Life-course partnership history and midlife health behaviours in a population-based birth cohort
Marital and partnership history is strongly associated with health in midlife and later life. However, the role of health behaviours as an explanatory mechanism remains unclear. The aim of this study was to investigate prospective associations between life-course partnership trajectories (taking into account timing, non-marital cohabitation, remarriage and marital transitions) and health behaviours measured in midlife.Methods
We analysed data from the British National Child Development Study, a prospective cohort study that includes all people born in 1 week of March 1958 (N=10 226). This study included men and women with prospective data on partnership history from age 23 to 42–44 and health behaviours collected at ages 42–46 (2000–2004). Latent class analysis was used to derive longitudinal trajectories of partnership history. We used multivariable regression models to estimate the association between midlife health behaviours and partnership trajectory, adjusting for various early and young adult characteristics.Results
After adjustment for a range of potential selection factors in childhood and early adulthood, we found that problem drinking, heavy drinking and smoking were more common in men and women who experienced divorce or who had never married or cohabited.

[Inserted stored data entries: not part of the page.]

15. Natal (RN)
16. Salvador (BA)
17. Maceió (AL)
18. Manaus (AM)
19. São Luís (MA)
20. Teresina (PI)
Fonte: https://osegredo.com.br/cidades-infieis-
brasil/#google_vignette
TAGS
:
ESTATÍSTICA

Women who married later had a lower prevalence of smoking and were less likely to be overweight than those who married earlier. Overall marriage was associated with a higher body mass index. Individuals who never married or cohabited spent less time exercising.Conclusions
Some aspects of partnership history such as remaining unpartnered and experiencing divorce are associated with more smoking and drinking in midlife, whereas marriage is associated with midlife weight gain. Despite these offsetting influences, differences in health behaviours probably account for much of the association between partnership trajectories and health found in previous studies.